(Recorded information)

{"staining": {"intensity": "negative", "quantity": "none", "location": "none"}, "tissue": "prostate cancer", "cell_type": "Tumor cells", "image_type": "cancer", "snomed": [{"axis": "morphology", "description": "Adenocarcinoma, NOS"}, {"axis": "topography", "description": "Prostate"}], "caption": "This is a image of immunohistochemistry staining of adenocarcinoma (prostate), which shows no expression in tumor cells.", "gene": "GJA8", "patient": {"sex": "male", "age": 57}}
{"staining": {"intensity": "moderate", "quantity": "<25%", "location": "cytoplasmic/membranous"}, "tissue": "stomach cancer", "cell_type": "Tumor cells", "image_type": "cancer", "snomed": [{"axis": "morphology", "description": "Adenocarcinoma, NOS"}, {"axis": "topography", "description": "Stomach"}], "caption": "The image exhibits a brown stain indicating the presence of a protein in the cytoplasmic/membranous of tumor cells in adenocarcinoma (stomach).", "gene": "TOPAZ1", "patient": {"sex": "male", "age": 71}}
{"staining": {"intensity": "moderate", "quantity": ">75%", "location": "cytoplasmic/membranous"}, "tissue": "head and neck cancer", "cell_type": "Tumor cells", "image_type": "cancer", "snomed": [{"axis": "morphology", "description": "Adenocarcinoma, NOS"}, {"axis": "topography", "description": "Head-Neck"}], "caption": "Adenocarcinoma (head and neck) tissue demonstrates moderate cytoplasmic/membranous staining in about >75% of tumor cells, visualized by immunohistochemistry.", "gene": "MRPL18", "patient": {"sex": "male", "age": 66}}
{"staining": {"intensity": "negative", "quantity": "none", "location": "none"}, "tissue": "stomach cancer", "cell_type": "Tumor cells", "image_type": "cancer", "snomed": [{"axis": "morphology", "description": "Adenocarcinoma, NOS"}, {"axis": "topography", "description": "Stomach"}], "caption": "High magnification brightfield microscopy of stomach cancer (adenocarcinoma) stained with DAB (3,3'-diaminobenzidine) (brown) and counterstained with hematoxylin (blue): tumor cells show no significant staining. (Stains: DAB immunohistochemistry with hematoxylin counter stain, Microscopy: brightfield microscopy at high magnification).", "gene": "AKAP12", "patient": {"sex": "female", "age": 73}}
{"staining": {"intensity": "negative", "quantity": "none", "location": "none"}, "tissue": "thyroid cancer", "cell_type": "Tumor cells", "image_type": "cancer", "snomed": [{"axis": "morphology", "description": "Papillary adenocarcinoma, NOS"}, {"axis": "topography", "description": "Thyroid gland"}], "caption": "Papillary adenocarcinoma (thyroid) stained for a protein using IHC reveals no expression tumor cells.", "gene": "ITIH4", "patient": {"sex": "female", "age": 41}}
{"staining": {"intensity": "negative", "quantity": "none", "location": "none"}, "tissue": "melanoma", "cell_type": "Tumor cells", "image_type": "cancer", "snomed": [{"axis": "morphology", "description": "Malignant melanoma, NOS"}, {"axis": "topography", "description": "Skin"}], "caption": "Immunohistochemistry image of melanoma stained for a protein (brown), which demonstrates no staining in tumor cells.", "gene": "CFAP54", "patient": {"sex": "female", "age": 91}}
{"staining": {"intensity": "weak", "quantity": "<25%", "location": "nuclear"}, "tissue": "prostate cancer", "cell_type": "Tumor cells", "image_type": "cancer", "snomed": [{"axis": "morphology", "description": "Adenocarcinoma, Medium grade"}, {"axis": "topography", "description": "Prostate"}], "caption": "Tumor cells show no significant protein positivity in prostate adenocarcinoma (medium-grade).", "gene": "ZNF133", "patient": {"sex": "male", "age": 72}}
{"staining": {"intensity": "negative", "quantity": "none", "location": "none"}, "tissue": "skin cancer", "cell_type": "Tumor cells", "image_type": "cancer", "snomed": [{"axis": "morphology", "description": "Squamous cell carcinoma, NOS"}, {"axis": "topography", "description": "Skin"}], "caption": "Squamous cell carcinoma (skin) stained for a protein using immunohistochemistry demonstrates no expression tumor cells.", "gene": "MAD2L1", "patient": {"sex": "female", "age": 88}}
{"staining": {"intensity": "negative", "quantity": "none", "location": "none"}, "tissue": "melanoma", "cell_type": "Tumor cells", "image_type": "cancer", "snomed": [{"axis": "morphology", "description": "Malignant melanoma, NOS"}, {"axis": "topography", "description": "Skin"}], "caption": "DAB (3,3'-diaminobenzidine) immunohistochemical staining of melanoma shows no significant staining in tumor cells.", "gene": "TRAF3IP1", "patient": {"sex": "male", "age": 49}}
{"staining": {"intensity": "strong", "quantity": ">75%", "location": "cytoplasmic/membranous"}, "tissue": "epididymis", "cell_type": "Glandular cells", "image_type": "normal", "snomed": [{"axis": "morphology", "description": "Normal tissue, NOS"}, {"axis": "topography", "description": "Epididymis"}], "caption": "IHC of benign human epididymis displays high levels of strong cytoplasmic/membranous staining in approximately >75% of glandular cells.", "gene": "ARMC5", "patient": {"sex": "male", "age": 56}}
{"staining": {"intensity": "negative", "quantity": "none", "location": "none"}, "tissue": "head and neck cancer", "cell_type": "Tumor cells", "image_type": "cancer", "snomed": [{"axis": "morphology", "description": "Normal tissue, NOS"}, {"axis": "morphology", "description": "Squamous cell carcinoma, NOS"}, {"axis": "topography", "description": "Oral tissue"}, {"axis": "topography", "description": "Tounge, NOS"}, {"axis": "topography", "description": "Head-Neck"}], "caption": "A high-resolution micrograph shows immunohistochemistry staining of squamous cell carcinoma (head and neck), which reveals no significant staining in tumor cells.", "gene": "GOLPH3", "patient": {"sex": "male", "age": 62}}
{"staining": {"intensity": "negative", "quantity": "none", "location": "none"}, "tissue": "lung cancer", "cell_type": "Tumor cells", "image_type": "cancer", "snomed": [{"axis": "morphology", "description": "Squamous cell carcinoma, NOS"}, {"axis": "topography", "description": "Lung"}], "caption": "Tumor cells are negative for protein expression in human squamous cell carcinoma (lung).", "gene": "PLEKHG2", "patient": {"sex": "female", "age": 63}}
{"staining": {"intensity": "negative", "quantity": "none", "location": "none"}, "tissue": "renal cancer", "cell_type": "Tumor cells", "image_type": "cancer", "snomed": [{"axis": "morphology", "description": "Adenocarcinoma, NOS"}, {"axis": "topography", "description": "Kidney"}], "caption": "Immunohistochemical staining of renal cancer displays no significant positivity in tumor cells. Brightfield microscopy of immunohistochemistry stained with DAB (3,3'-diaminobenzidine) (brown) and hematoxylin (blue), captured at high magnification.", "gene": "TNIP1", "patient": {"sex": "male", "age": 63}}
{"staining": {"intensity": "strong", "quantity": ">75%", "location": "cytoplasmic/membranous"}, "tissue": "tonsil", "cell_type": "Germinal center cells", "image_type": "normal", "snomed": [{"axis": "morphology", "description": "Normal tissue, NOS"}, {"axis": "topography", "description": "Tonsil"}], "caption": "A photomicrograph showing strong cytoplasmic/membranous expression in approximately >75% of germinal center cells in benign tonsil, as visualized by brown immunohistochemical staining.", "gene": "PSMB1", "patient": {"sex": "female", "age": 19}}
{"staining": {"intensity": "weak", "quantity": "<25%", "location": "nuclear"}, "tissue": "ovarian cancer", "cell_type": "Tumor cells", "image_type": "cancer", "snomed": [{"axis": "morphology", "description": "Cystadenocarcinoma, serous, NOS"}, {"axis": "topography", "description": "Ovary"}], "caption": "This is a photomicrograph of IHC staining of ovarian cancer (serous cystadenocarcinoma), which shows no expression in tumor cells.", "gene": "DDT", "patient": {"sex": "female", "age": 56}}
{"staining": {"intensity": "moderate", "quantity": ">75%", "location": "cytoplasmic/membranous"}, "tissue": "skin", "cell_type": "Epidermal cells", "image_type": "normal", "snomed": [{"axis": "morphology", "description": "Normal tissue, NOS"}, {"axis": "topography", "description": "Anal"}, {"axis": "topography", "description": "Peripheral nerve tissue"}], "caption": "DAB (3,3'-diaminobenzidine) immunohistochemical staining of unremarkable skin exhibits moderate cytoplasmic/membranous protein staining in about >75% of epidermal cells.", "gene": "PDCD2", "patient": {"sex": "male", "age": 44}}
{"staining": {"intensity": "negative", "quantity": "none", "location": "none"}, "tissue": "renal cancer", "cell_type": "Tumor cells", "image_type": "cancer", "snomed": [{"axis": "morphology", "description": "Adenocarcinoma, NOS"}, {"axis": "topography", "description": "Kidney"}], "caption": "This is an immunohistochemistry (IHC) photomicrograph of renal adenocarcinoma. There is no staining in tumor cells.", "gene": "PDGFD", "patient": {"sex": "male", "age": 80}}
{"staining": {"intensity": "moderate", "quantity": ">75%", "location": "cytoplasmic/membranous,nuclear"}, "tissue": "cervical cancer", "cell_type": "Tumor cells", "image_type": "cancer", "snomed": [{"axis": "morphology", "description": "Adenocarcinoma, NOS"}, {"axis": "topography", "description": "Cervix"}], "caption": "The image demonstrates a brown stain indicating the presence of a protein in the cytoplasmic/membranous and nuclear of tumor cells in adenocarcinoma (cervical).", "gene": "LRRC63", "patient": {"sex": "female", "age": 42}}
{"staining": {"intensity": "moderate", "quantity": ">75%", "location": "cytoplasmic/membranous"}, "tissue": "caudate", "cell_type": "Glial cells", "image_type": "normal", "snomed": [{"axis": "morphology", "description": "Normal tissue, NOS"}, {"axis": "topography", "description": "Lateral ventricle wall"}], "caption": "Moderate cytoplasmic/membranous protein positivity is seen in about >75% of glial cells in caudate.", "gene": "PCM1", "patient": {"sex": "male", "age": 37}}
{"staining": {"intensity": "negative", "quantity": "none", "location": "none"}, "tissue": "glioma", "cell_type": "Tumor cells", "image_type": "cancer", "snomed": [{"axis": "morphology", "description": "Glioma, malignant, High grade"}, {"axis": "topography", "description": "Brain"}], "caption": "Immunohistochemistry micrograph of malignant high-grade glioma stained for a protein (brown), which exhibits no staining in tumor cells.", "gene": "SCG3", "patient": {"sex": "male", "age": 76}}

(End Recorded information)

Exercise aim: Write out the material above exactly, please, from its first line up to and including the line where "image exhibits a" appears, and stop there.

Answer:
{"staining": {"intensity": "negative", "quantity": "none", "location": "none"}, "tissue": "prostate cancer", "cell_type": "Tumor cells", "image_type": "cancer", "snomed": [{"axis": "morphology", "description": "Adenocarcinoma, NOS"}, {"axis": "topography", "description": "Prostate"}], "caption": "This is a image of immunohistochemistry staining of adenocarcinoma (prostate), which shows no expression in tumor cells.", "gene": "GJA8", "patient": {"sex": "male", "age": 57}}
{"staining": {"intensity": "moderate", "quantity": "<25%", "location": "cytoplasmic/membranous"}, "tissue": "stomach cancer", "cell_type": "Tumor cells", "image_type": "cancer", "snomed": [{"axis": "morphology", "description": "Adenocarcinoma, NOS"}, {"axis": "topography", "description": "Stomach"}], "caption": "The image exhibits a brown stain indicating the presence of a protein in the cytoplasmic/membranous of tumor cells in adenocarcinoma (stomach).", "gene": "TOPAZ1", "patient": {"sex": "male", "age": 71}}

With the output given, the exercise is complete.